» What is being asked:
Retype the data from the line that contains "Is the sum of" through the end of the data, keeping every line identical. Leave the pictures out of your answer.
----- Supplied records -----
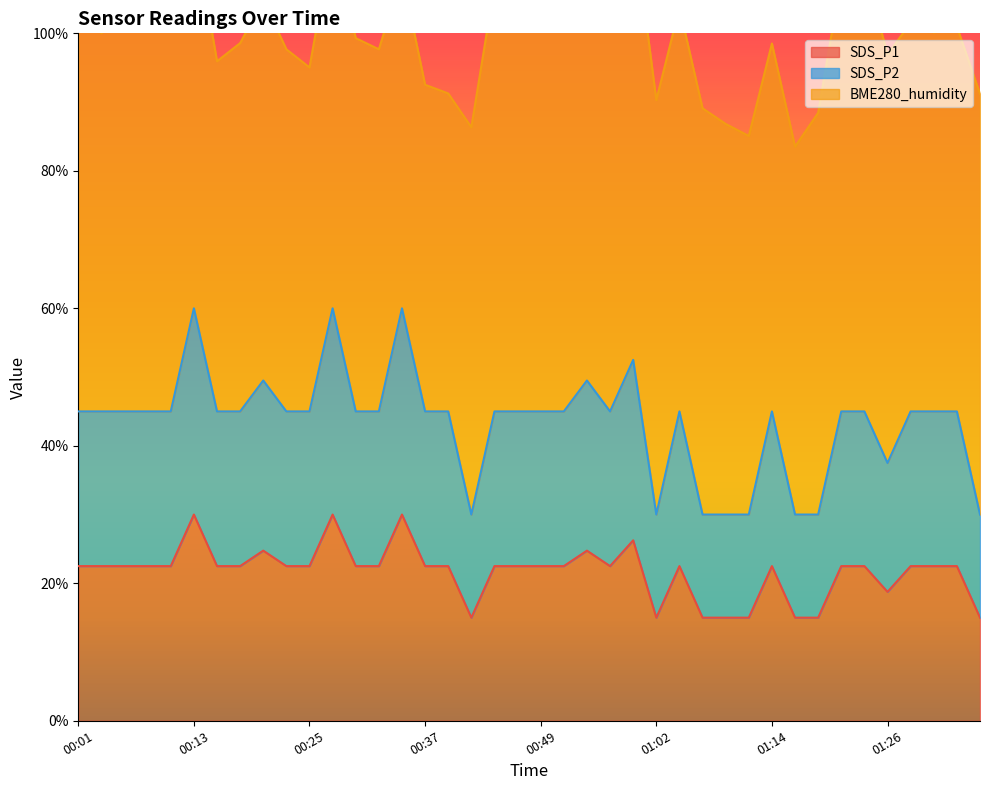

True or false: SDS_P1 and SDS_P2 cross at least once.

False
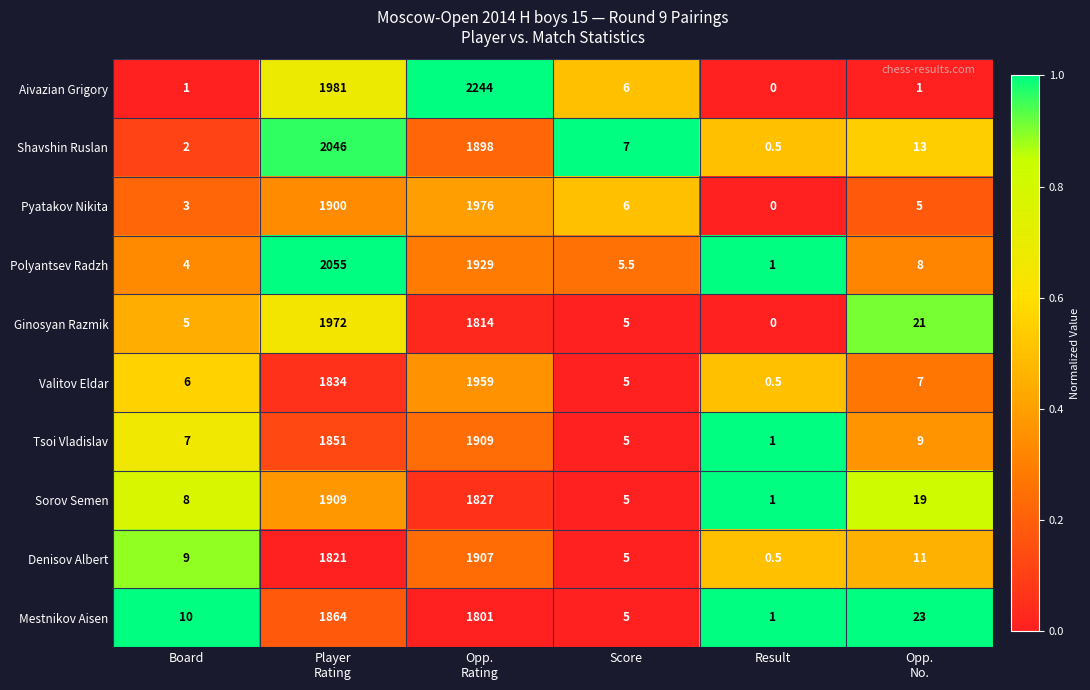

Which series has the largest range (max minus min)?

Aivazian Grigory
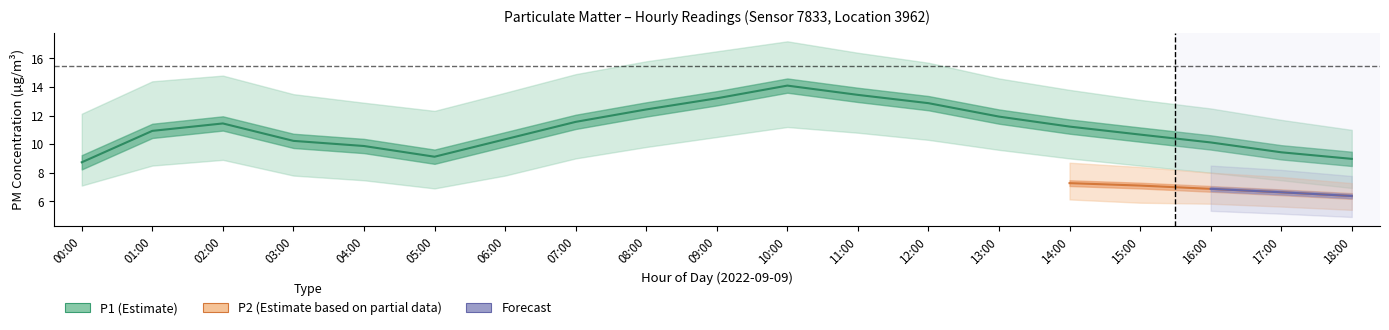

True or false: P2_upper and P1_upper cross at least once.

False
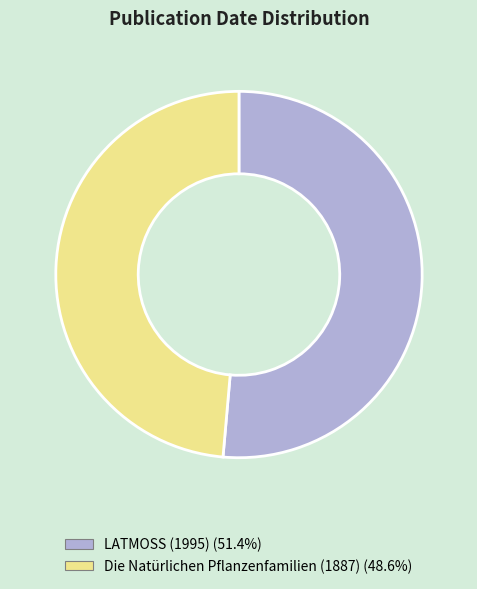

Is the sum of Die Natürlichen Pflanzenfamilien (1887) and LATMOSS (1995) greater than half?

Yes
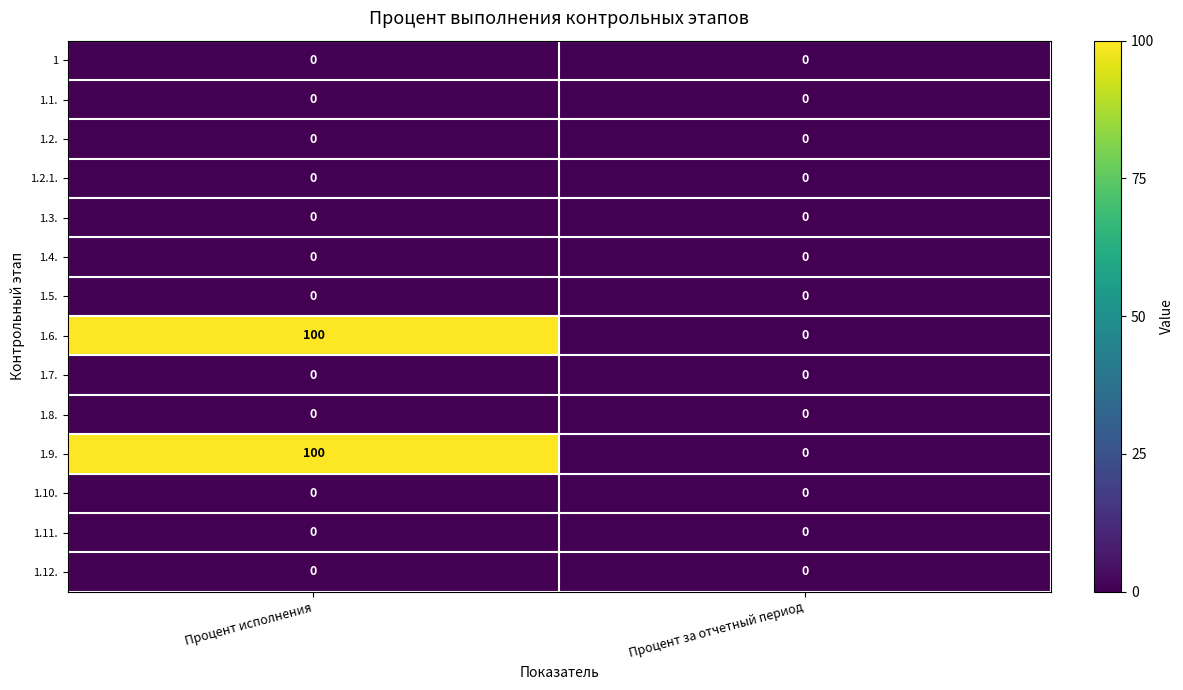

Is it true that 1.3. equals 0 at Процент исполнения?

True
-----
» Answer below:
Is the sum of Die Natürlichen Pflanzenfamilien (1887) and LATMOSS (1995) greater than half?

Yes

Is it true that 1.3. equals 0 at Процент исполнения?

True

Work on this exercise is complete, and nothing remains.